Pat Healy extended his winning streak to six with another grinding decision victory.
This victory came over Strikeforce newcomer Kurt Holobaugh, who served as a late replacement for Jorge Masvidal.
The main event for the Strikeforce card was originally slated to be Healy facing Gilbert Melendez for the lightweight title, but a string of injuries forced Healy down to the prelims.
None of that will even matter if this workmanlike performance nets Healy a UFC contract.
Tim Kennedy avoided back-to-back losses and overcame Trevor Smith's takedowns on Saturday night.
It was shocking Smith was even able to get the fight to the floor against Kennedy, who has shown tremendous takedown defense in the past.
Kennedy's superior striking was the difference.
Smith was tentative to engage in the standup exchanges, and he began telegraphing takedowns and putting himself in bad positions.

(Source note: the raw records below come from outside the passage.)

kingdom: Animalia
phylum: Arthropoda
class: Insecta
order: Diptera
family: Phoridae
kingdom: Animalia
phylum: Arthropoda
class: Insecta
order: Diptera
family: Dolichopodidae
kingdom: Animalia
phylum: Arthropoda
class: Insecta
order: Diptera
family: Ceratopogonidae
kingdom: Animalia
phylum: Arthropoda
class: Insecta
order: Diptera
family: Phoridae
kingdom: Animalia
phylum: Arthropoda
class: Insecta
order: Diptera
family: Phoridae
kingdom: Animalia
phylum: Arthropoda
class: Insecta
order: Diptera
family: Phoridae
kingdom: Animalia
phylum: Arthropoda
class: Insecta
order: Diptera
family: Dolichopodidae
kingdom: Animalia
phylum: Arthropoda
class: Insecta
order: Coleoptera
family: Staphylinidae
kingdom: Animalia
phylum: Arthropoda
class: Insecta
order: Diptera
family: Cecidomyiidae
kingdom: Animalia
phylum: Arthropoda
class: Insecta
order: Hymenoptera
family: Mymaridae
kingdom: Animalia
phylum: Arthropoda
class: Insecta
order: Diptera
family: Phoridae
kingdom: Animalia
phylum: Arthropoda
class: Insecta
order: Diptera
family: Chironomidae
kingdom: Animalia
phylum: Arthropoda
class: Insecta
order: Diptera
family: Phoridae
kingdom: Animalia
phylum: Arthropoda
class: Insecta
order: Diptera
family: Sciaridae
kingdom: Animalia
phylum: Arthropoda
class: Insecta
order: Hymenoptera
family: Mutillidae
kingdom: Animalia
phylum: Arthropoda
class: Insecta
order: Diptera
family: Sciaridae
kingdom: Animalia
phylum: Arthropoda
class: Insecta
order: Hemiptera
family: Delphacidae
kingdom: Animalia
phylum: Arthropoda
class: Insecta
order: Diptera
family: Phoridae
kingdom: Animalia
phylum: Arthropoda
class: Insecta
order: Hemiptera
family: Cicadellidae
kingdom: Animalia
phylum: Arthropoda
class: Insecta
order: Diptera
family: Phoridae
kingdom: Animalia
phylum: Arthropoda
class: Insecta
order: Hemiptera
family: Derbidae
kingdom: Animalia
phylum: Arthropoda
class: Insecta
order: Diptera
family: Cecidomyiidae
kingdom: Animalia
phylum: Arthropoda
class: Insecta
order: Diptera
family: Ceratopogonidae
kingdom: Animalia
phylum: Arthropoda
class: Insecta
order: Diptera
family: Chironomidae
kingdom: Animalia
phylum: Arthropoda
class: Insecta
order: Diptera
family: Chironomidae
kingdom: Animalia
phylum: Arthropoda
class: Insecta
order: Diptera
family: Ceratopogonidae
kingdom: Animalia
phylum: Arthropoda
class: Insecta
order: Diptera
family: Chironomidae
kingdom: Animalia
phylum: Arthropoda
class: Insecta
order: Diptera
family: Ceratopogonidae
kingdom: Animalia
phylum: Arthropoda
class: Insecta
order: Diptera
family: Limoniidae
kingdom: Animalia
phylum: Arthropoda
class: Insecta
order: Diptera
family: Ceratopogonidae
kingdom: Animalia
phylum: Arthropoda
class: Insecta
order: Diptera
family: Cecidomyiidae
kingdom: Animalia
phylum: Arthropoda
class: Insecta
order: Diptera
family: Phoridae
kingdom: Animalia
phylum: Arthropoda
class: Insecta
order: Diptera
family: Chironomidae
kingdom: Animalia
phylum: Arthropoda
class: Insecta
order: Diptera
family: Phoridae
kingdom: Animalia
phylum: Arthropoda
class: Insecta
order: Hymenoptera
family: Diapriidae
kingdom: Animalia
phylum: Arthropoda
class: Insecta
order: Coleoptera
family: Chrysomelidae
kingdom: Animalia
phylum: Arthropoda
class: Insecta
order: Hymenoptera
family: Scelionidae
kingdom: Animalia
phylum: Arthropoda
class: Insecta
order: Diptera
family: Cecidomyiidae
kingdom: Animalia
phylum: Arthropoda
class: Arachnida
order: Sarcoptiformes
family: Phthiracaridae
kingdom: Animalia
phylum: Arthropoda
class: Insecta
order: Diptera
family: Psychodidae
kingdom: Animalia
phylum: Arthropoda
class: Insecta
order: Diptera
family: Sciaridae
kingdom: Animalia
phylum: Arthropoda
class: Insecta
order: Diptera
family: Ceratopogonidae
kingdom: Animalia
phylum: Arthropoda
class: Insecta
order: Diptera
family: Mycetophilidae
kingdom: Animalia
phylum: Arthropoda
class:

Kennedy was able to capitalize on Smith getting sloppy and latched on the third-round guillotine choke for the submission win.
It looked like another day at the office for Josh Barnett against Nandor Guelmino, who literally handed the former UFC heavyweight champ an arm triangle in the first round.
It's tough to tell what's more humiliating for Guelmino: giving up one of the easiest arm triangles in MMA history or the fact that Barnett claims to have only gotten two good days out of training for the fight?
Gegard Mousasi is a phenomenal boxer with a solid chin, but he was methodical in his approach against one-punch knockout artist Mike Kyle.
He used his boxing to close the distance and secure a takedown, where he was able to establish top control and latch on a rear naked choke for the first-round submission.
It was an impressive performance against a dangerous opponent.
Daniel Cormier continued his unbeaten streak with a TKO victory over Dion Staring, but it was far from easy.
Staring put on a gutsy performance and absorbed plenty of punishment before finally wilting in the second round.
Cormier still has a lot of work to do to improve his striking. He didn't seem confident on the feet at times against the loopy southpaw.
Luckily, he has an unmatched wrestling background to lean on.
Ronaldo "Jacare" Souza tasted big-show opposition in his catch weight scrap with UFC middleweight Ed Herman.
While Herman isn't considered a top-10 middleweight, he is definitely a mid-tier opponent who deserves respect.
There was a major gap in strength and pure athleticism.
Jacare bullied Herman around effortlessly in the grappling department before latching on a kimura in the first round to net his 13th career submission win.
Tarec Saffiedine spoiled Nate Marquardt's welterweight plans in the headliner, which should be dubbed the "Leg Kicking Bowl."
After getting dropped with a flick of a jab in the first round, Marquardt remained hesitant and lingered outside the pocket for the rest of the fight.
Saffiedine's game plan consisted of staying at medium range and punishing Marquardt's lead leg with a steady dose of leg kicks.
Marquardt could barely stand in the later rounds.
It was a surprising performance from Saffiedine, who was awarded the unanimous decision and named the final Strikeforce welterweight champ.